In fact, the 32-year-old Nashville artist still drives the first car he ever owned: a black 1970 Chevelle Super Sport.
"My dad restored it in 1990, and I drove it all through high school. I met my wife the summer after our freshman year and we were high school sweethearts. I drove it the entire time we dated and after we went to college together I held on to it," Tull said. "It sat under a tree at my parents' house once we got married but now I am in the process of restoring it. My kids will be driving it, I guess."
To Tull, his automobile affinity is more than memory-based affection. He sees vintage cars with then-plump curves, sparkling chrome and unmistakable forms as objects of beauty, and reminiscent of a time he seeks to capture on canvas when he paints.
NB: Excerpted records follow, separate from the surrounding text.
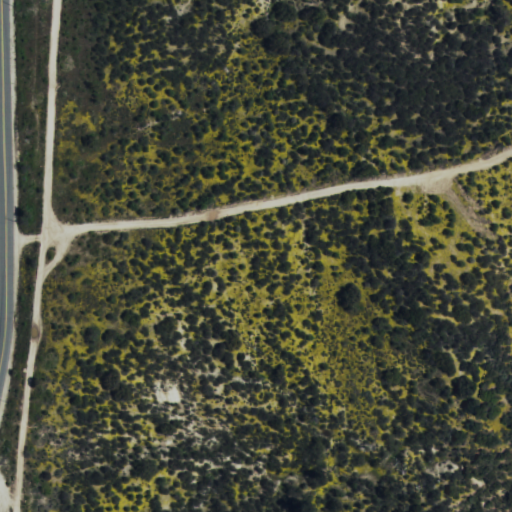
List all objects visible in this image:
road: (9, 214)
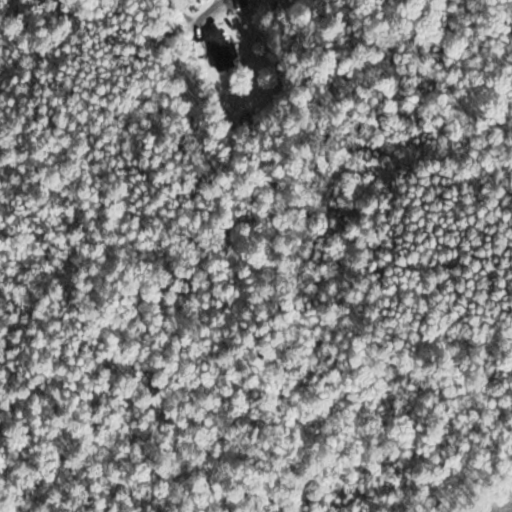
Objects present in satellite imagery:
building: (220, 52)
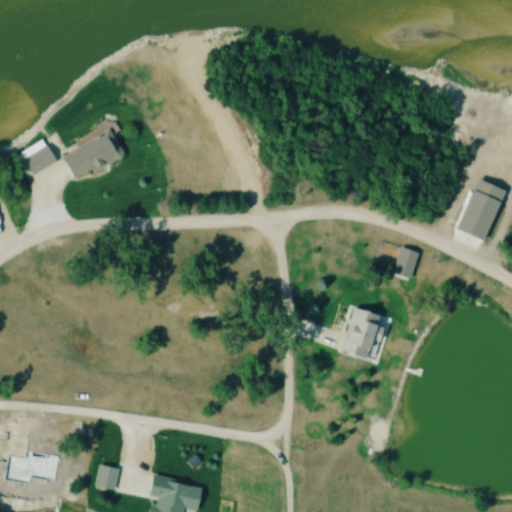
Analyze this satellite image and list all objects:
building: (88, 155)
building: (33, 157)
road: (261, 217)
road: (283, 229)
building: (401, 262)
building: (354, 333)
road: (286, 373)
road: (130, 417)
road: (284, 447)
building: (103, 478)
building: (169, 495)
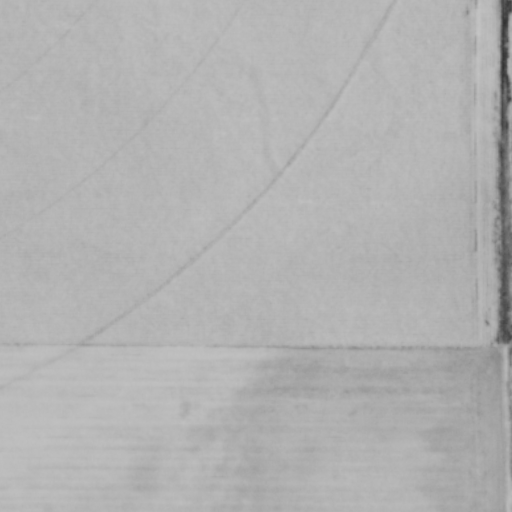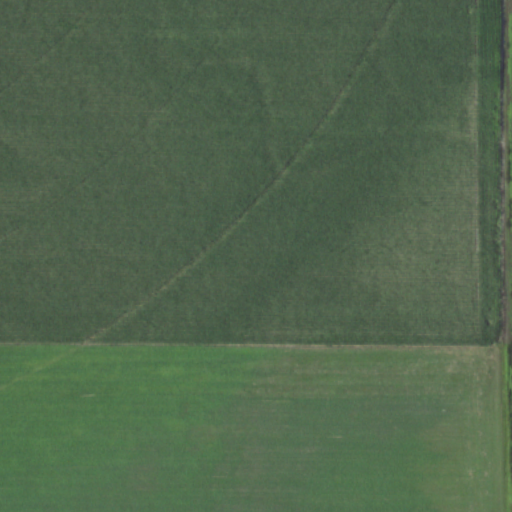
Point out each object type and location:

Tull is a photorealist, and vintage cars have a way of making it into almost all of his life-like paintings. If it doesn't have four wheels, it is some other mid-century relic such as an oven, a toaster, and a juicer, identifiable by its industrial design. His larger-than-life-sized works often feature the female as the protagonist and portray ordinary moments with vivid color.
For example, in "The Bedroom Was Pink Like That," a woman with her back turned cuts a slice of cake covered in creamy, baby pink frosting. She wears a black polka dotted, gauzy dress that falls to mid calf and a cherry-printed apron is tied around her waist. All that is visible of her figure is from chest down, as if it's the view of a child from knee level.
"Somewhere Tonight," suggests the wishful expectation of a night out as a woman in black panties adorned with white polka dots and lace irons an outfit
In both paintings there's an amusing attention to detail. It sets a time period and gives insight into the characters' lives. The woman in the first painting wears a strand of pearls around her wrist harkening back to the days of June Cleaver and the idea of housework as glamorous and to be done in a dress and fine jewelry. The woman pressing her clothes is using an iron with a handle and base cut like ones from a half-century ago.
These works and others are on display at Gallery One through Oct. 13.
Though he didn't live through the era he likes to paint, Tull said he feels a nostalgia for the imagery and feel of the 1930s through the 1960s.
"Every innovative design today was spawned by something from that era, which was the high point of design. By contrast, so much today seems cookie cutter," Tull said.
As a photorealist, Tull creates his paintings from photographs he stages using models — often his wife — and period props.
"I don't fake anything. I work straight off the photograph. I need everything to be authentic. I track down the real pieces, the real cars, everything. That's really tough sometimes, to get everything rounded up," Tull said. "I have it in my mind, and I know exactly what I want it to look like, especially when you are using chrome. You have to have everything authentic when it's chrome, because if I am painting a chrome toaster in a kitchen, that entire kitchen has to be authentic because the chrome will be reflecting everything into it."